Labelling on settlement produce
All fresh fruit and vegetables in the UK must be labelled with a country of origin label.
And it is especially important to display the country of origin if not doing so would mislead the consumer – for example, if you were selling pasta with pictures of the Leaning Tower of Pisa on the packaging, but which was made in the UK rather than Italy. Or if a product’s packaging displayed Palestinian flags but was produced in Israel.
The country of origin label is the main way you can tell where a good has come from.
However, we were informed by the Department for Environment, Food and Rural Affairs (DEFRA) that “dried dates are not covered by fruit and vegetable marketing standards and so do not have any specific quality or labelling requirements under these regulations.” So any labelling of these dates is voluntary.
But, Palestinian human rights campaigners have long alleged that some brands have mislabelled their dates to make it look like they are from Palestine, when they are likely from Israel or from illegal Israeli settlements.
For example, campaign group Resistance Kitchen published a blog in 2025 pointing to what it calls “false labelling”. It showed a box of “Natural Medjoul Dates”, labelled as “Packed for Offa Exotics” and labelled as produce from Palestine. Resistance Kitchen claims to have seen images on the Mehadrin website (an Israeli exporter that has been found to export produce from settlements) advertising Offa Exotics dates, implying that these dates were not from Palestine, but rather from Israel or Israeli settlements. (Since then, the page mentioning Offa has allegedly been removed from Mehadrin’s website).
And according to the Islamic Human Rights Commission (IHRC): “In an attempt to mislead consumers into buying Palestinian dates, Israeli companies are deploying illegal tactics such as stating that the dates are ‘Made in Palestine’ and not revealing company information on the packaging of the date boxes.”

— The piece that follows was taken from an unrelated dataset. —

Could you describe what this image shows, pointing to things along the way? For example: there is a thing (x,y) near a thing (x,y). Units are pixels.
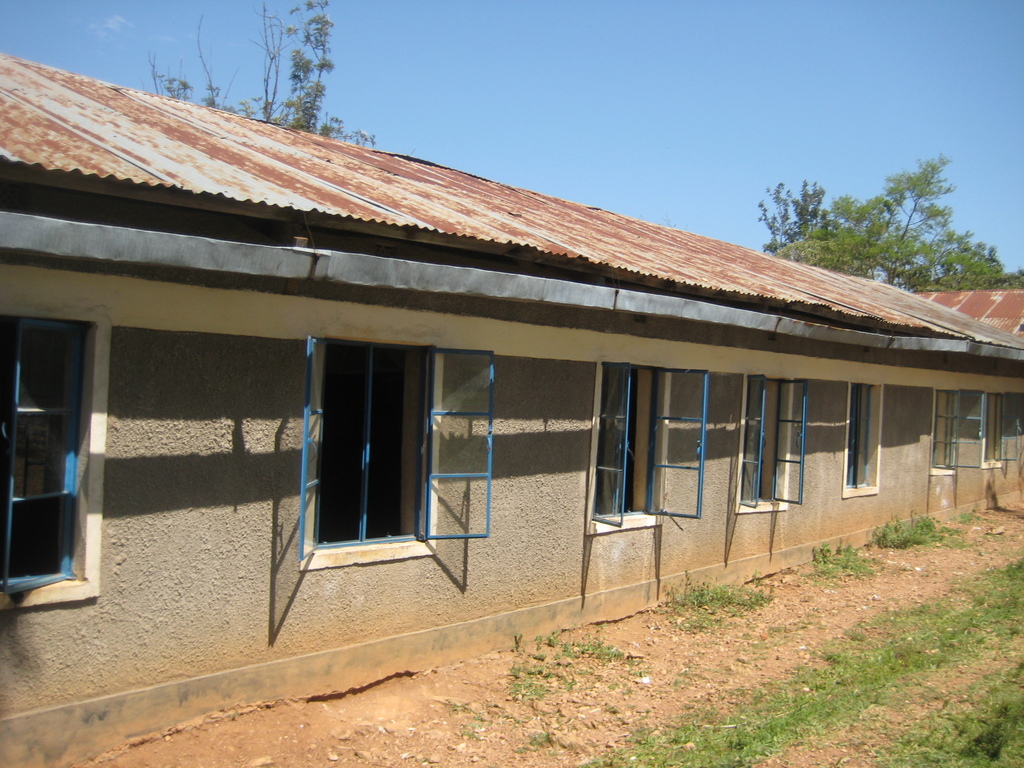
In this picture I can observe a building (393,392). There is a metal roof (88,111) on the building (429,200). I can observe some windows (317,498). There is some grass (833,682) on the land (809,691). In the background (962,259) there are trees (859,214) and a sky (666,128).
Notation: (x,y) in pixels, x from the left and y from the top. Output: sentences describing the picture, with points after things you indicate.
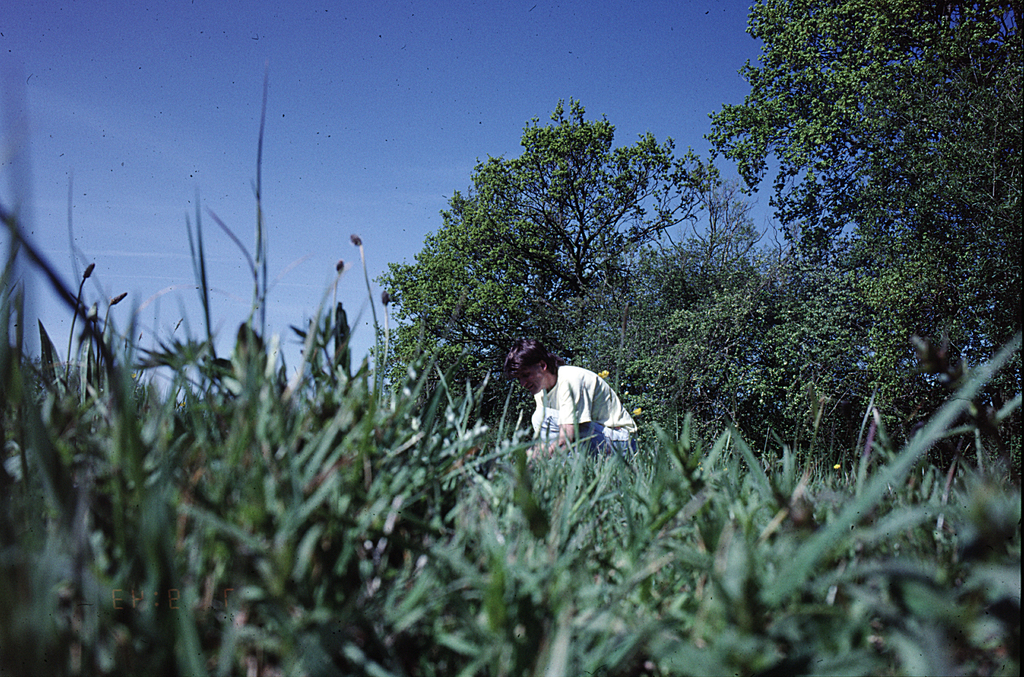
In this picture we can see the women (578,403) wearing white t-shirt (602,415) is sitting in the field (595,458) and doing something. In the front (574,458) there is a green grass (429,524). Behind there are some trees (558,298) and blue sky (344,143).
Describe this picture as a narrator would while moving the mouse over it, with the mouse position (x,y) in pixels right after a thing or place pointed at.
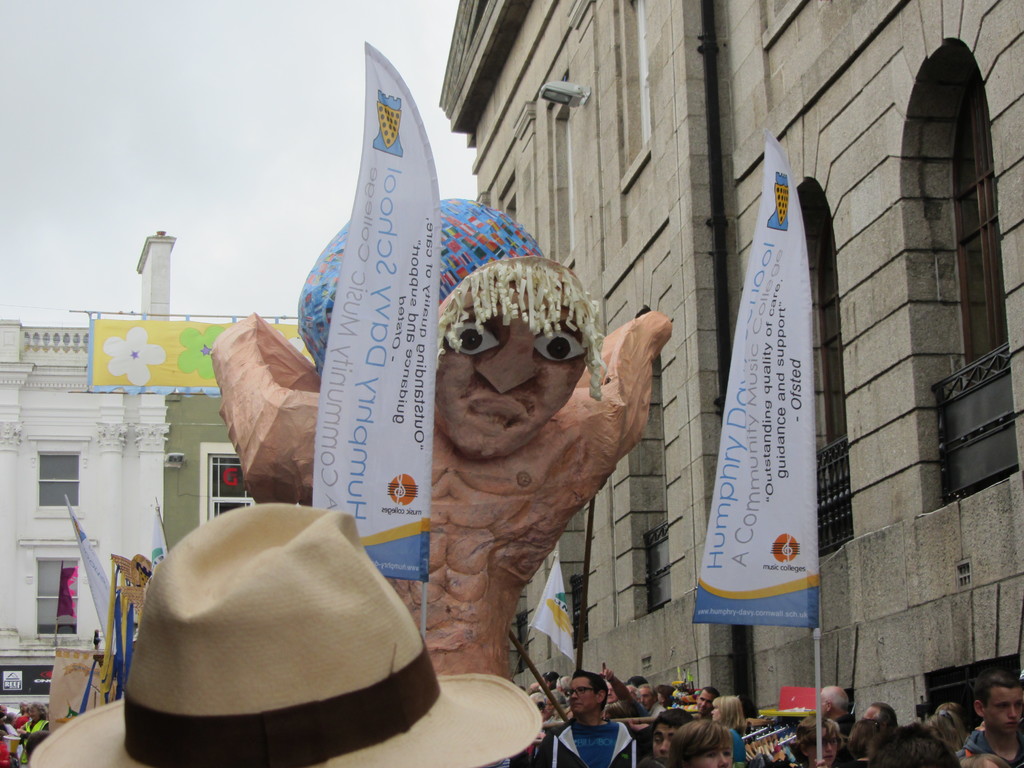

And then there is the issue of settlement goods and how they are labelled. UK and EU labelling laws state that produce originating from Israeli settlements should be specifically labelled as such.
However, concerns have been raised about whether these laws are being effectively enforced.
For example, in 2009 Dr Phyllis Starkey, then a Labour MP, stated the following in UK Parliament: “Significant doubts remain, however, as to whether HMRC is policing the process effectively…It is well known that Agrexco, the major Israeli fruit and vegetable exporter, allows agricultural produce from the settlements to be mixed with produce from within Israel, with the whole then being exported as ‘made in Israel’.”
Throughout all our research we did not come across any goods labelled as coming from settlements, which leads us to wonder whether rules around labelling settlement goods are being adequately enforced.
When questioned on this, DEFRA stated: “Origin information given voluntarily on dried dates must be accurate and reflect that it is from occupied Palestinian territories… Food labelling rules outside marketing standards are enforced by local authorities independently of central government… Where there are doubts about the declared origin of goods, HMRC undertakes checks to verify the origin and ensure fiscal compliance.”
As there have been concerns raised in the past about the origin of some dates, if you only want to buy Palestinian dates we recommend buying from the brands that we have verified in this guide.